TO DO: Output all of the records exactly as written.

Stored data
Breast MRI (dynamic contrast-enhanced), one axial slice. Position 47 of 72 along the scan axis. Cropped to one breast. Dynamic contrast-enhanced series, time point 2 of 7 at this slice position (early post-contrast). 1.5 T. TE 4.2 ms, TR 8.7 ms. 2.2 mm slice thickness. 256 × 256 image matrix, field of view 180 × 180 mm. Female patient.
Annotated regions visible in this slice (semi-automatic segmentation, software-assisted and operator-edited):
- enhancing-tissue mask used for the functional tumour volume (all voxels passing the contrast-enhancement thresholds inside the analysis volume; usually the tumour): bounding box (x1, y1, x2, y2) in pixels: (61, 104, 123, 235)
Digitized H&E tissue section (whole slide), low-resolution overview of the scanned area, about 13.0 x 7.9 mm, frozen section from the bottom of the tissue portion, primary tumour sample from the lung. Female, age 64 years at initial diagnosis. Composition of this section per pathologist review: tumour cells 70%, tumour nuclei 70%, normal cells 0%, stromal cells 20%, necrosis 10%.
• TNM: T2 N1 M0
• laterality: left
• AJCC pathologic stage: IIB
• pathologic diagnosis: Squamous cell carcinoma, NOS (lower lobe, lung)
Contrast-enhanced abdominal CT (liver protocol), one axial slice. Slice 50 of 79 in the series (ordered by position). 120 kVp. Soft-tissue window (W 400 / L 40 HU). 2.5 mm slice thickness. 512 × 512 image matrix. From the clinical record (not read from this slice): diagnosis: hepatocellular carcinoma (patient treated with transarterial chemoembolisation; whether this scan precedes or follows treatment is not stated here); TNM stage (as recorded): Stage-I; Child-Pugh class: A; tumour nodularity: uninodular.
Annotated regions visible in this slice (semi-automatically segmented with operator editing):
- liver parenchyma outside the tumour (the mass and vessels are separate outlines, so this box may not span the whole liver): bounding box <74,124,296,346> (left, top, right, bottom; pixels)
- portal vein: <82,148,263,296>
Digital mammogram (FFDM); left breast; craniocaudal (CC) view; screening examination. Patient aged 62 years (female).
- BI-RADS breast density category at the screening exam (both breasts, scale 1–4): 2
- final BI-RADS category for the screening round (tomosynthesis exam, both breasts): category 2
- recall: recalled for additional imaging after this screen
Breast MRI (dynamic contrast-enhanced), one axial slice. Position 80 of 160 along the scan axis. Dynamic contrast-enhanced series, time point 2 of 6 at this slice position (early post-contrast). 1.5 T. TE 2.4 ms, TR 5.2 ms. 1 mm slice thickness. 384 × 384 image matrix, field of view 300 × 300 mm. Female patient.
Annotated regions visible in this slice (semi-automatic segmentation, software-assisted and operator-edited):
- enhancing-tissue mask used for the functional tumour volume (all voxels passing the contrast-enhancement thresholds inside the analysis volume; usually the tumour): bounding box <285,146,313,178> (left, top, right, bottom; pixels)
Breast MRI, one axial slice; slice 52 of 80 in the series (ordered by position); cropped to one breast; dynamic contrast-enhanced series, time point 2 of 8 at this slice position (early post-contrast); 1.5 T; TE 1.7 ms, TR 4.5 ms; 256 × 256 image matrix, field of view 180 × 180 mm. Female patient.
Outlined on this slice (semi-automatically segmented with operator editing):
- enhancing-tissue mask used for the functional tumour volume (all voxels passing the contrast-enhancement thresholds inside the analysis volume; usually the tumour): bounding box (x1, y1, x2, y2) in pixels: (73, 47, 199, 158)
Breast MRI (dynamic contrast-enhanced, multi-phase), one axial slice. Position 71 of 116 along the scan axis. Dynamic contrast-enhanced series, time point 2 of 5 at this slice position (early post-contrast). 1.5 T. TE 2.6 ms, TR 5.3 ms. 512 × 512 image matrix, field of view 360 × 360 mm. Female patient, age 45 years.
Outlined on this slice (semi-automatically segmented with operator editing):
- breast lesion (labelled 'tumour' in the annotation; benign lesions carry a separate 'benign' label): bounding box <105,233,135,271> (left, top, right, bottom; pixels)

ANSWER TO THIS PROBLEM:
Breast MRI (dynamic contrast-enhanced), one axial slice. Position 47 of 72 along the scan axis. Cropped to one breast. Dynamic contrast-enhanced series, time point 2 of 7 at this slice position (early post-contrast). 1.5 T. TE 4.2 ms, TR 8.7 ms. 2.2 mm slice thickness. 256 × 256 image matrix, field of view 180 × 180 mm. Female patient.
Annotated regions visible in this slice (semi-automatic segmentation, software-assisted and operator-edited):
- enhancing-tissue mask used for the functional tumour volume (all voxels passing the contrast-enhancement thresholds inside the analysis volume; usually the tumour): bounding box (x1, y1, x2, y2) in pixels: (61, 104, 123, 235)
Digitized H&E tissue section (whole slide), low-resolution overview of the scanned area, about 13.0 x 7.9 mm, frozen section from the bottom of the tissue portion, primary tumour sample from the lung. Female, age 64 years at initial diagnosis. Composition of this section per pathologist review: tumour cells 70%, tumour nuclei 70%, normal cells 0%, stromal cells 20%, necrosis 10%.
• TNM: T2 N1 M0
• laterality: left
• AJCC pathologic stage: IIB
• pathologic diagnosis: Squamous cell carcinoma, NOS (lower lobe, lung)
Contrast-enhanced abdominal CT (liver protocol), one axial slice. Slice 50 of 79 in the series (ordered by position). 120 kVp. Soft-tissue window (W 400 / L 40 HU). 2.5 mm slice thickness. 512 × 512 image matrix. From the clinical record (not read from this slice): diagnosis: hepatocellular carcinoma (patient treated with transarterial chemoembolisation; whether this scan precedes or follows treatment is not stated here); TNM stage (as recorded): Stage-I; Child-Pugh class: A; tumour nodularity: uninodular.
Annotated regions visible in this slice (semi-automatically segmented with operator editing):
- liver parenchyma outside the tumour (the mass and vessels are separate outlines, so this box may not span the whole liver): bounding box <74,124,296,346> (left, top, right, bottom; pixels)
- portal vein: <82,148,263,296>
Digital mammogram (FFDM); left breast; craniocaudal (CC) view; screening examination. Patient aged 62 years (female).
- BI-RADS breast density category at the screening exam (both breasts, scale 1–4): 2
- final BI-RADS category for the screening round (tomosynthesis exam, both breasts): category 2
- recall: recalled for additional imaging after this screen
Breast MRI (dynamic contrast-enhanced), one axial slice. Position 80 of 160 along the scan axis. Dynamic contrast-enhanced series, time point 2 of 6 at this slice position (early post-contrast). 1.5 T. TE 2.4 ms, TR 5.2 ms. 1 mm slice thickness. 384 × 384 image matrix, field of view 300 × 300 mm. Female patient.
Annotated regions visible in this slice (semi-automatic segmentation, software-assisted and operator-edited):
- enhancing-tissue mask used for the functional tumour volume (all voxels passing the contrast-enhancement thresholds inside the analysis volume; usually the tumour): bounding box <285,146,313,178> (left, top, right, bottom; pixels)
Breast MRI, one axial slice; slice 52 of 80 in the series (ordered by position); cropped to one breast; dynamic contrast-enhanced series, time point 2 of 8 at this slice position (early post-contrast); 1.5 T; TE 1.7 ms, TR 4.5 ms; 256 × 256 image matrix, field of view 180 × 180 mm. Female patient.
Outlined on this slice (semi-automatically segmented with operator editing):
- enhancing-tissue mask used for the functional tumour volume (all voxels passing the contrast-enhancement thresholds inside the analysis volume; usually the tumour): bounding box (x1, y1, x2, y2) in pixels: (73, 47, 199, 158)
Breast MRI (dynamic contrast-enhanced, multi-phase), one axial slice. Position 71 of 116 along the scan axis. Dynamic contrast-enhanced series, time point 2 of 5 at this slice position (early post-contrast). 1.5 T. TE 2.6 ms, TR 5.3 ms. 512 × 512 image matrix, field of view 360 × 360 mm. Female patient, age 45 years.
Outlined on this slice (semi-automatically segmented with operator editing):
- breast lesion (labelled 'tumour' in the annotation; benign lesions carry a separate 'benign' label): bounding box <105,233,135,271> (left, top, right, bottom; pixels)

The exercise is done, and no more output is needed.